Assim, viver os rituais coletivos, dentro de entendimentos diversos, são formas de traduzir um sentimento integrador que faz parte da festa.

Porque festejar vai muito além de comer, de beber, de brincar, de sacralizar, de sexualizar os encontros. Está na festa a possibilidade de transitar entre os muitos momentos do efêmero, que é experimentado através de calendários que culminam o cotidiano.

Há uma energia dominante na festa, que é a força de romper com o próprio cotidiano, de transgredir ritualmente as normas, as regras; de querer encontrar os seus mitos fundantes da etnia, da civilização; ou ainda encontrar um bolo para celebrar um aniversário.

Tudo isso mostra que, seja uma festa familiar, uma festa de um segmento religioso, uma festa de uma corporação de ofícios, entre tantas outras, a festa vem para atender aos desejos das sociabilidades, dos encontros, e do fortalecimento dos laços sociais.

As muitas festas têm muito em comum, porque todas nascem para viver um clímax, uma data ou um extenso conjunto de dias, conforme cada tipo de celebração e tudo numa espécie de síntese da vida, de um momento ritualizado que é anualmente preservado nas repetições simbólicas que identificam cada festa.

Assim, as festas são reguladoras, lúdicas; são alianças que reorganizam os sentidos da vida em grupo, como também marcam a moral, a ética, e os códigos orientadores do sentimento de pertença.

Este momento da festa se faz necessário para haver um tipo de arrumação nas relações sociais, e, dessa maneira, olhar para as hierarquias, para os papéis sociais de cada um dentro do grupo; ou mesmo rever e atualizar simbolicamente os papéis sociais. São os lugares que temos na cultura para manter a nossa alteridade.
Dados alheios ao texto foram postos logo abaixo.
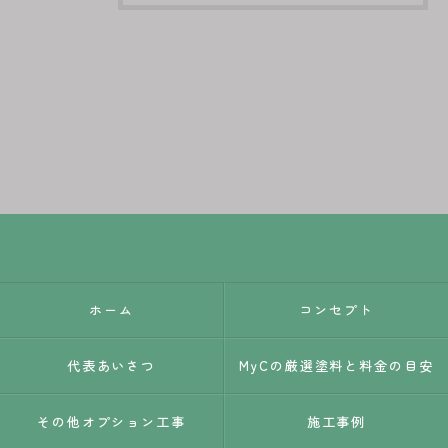
ホーム
コンセプト
代表あいさつ
MyCの厳選塗料と料金の目安
その他オプション工事
施工事例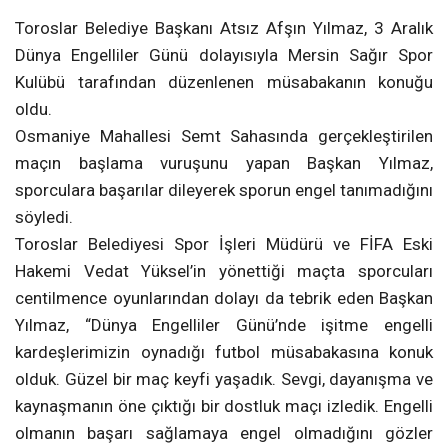
Toroslar Belediye Başkanı Atsız Afşın Yılmaz, 3 Aralık
Dünya Engelliler Günü dolayısıyla Mersin Sağır Spor
Kulübü tarafından düzenlenen müsabakanın konuğu
oldu.
Osmaniye Mahallesi Semt Sahasında gerçekleştirilen
maçın başlama vuruşunu yapan Başkan Yılmaz,
sporculara başarılar dileyerek sporun engel tanımadığını
söyledi.
Toroslar Belediyesi Spor İşleri Müdürü ve FİFA Eski
Hakemi Vedat Yüksel’in yönettiği maçta sporcuları
centilmence oyunlarından dolayı da tebrik eden Başkan
Yılmaz, “Dünya Engelliler Günü’nde işitme engelli
kardeşlerimizin oynadığı futbol müsabakasına konuk
olduk. Güzel bir maç keyfi yaşadık. Sevgi, dayanışma ve
kaynaşmanın öne çıktığı bir dostluk maçı izledik. Engelli
olmanın başarı sağlamaya engel olmadığını gözler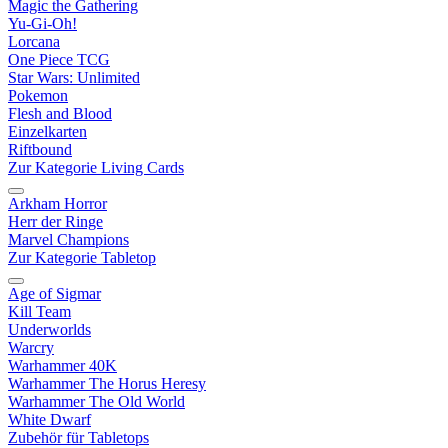
Magic the Gathering
Yu-Gi-Oh!
Lorcana
One Piece TCG
Star Wars: Unlimited
Pokemon
Flesh and Blood
Einzelkarten
Riftbound
Zur Kategorie Living Cards
Arkham Horror
Herr der Ringe
Marvel Champions
Zur Kategorie Tabletop
Age of Sigmar
Kill Team
Underworlds
Warcry
Warhammer 40K
Warhammer The Horus Heresy
Warhammer The Old World
White Dwarf
Zubehör für Tabletops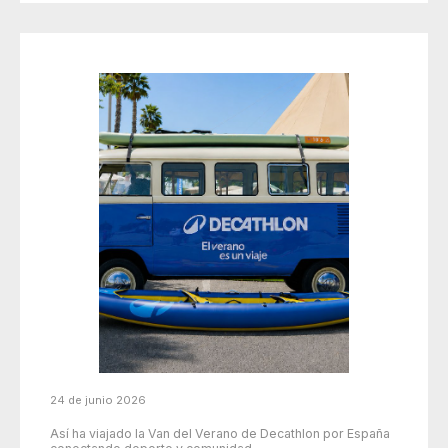
24 de junio 2026
Así ha viajado la Van del Verano de Decathlon por España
As festas são profundamente funcionais, pois buscam equilíbrio, catarse, prazer, religiosidade, exorcismo, pagamento de promessa; ainda um desejo de comer um tipo de ingrediente, um tipo de cardápio; porque a comida é um dos mais importantes elos entre a pessoa e a sua história.

São tantas as formas para se viver a festa, para se trazer os sentidos do paladar, dos sons, dos aromas, das texturas, das cores; entre tantas outras formas de interagir com os momentos da festa. São esses comportamentos necessários para experimentar os sentimentos e os símbolos que identificam as relações sociais dentro da festa.
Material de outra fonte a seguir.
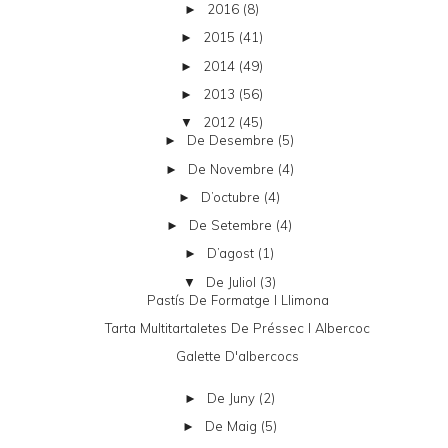
2016
(8)
►
2015
(41)
►
2014
(49)
►
2013
(56)
►
2012
(45)
▼
De Desembre
(5)
►
De Novembre
(4)
►
D’octubre
(4)
►
De Setembre
(4)
►
D’agost
(1)
►
De Juliol
(3)
▼
Pastís De Formatge I Llimona
Tarta Multitartaletes De Préssec I Albercoc
Galette D'albercocs
De Juny
(2)
►
De Maig
(5)
►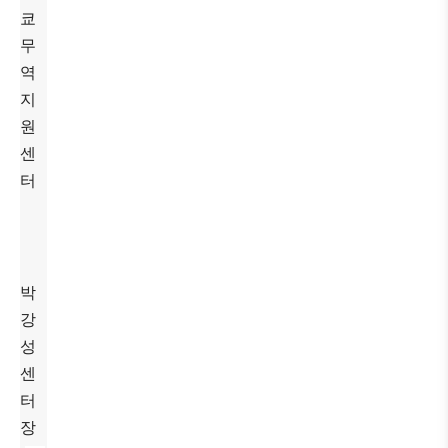
쿄
무
역
지
원
센
터
박
강
성
센
터
장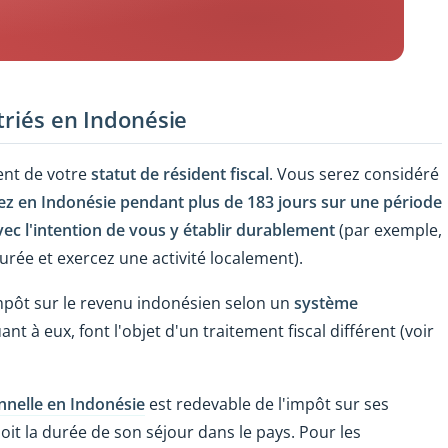
triés en Indonésie
nt de votre
statut de résident fiscal
. Vous serez considéré
ez en Indonésie pendant plus de 183 jours sur une période
ec l'intention de vous y établir durablement
(par exemple,
urée et exercez une activité localement).
mpôt sur le revenu indonésien selon un
système
ant à eux, font l'objet d'un traitement fiscal différent (voir
onnelle en Indonésie
est redevable de l'impôt sur ses
soit la durée de son séjour dans le pays. Pour les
Entretanto, nestes cenários contemporâneos, as distâncias físicas são ampliadas, e afloram muitos desejos de querer o toque da pele do outro, sentir um abraço, um beijo, um carinho no rosto. Partilhar a mesma mesa, comer a mesma comida e beber a mesma bebida; para experimentar a comensalidade.

Há um desejo crescente por contato físico, presencial, um desejo de afeto e um sentimento de saudade.
Porém a “peste” mostra que para viver a festa verdadeira pode-se pagar, por este ritual social, com a própria vida.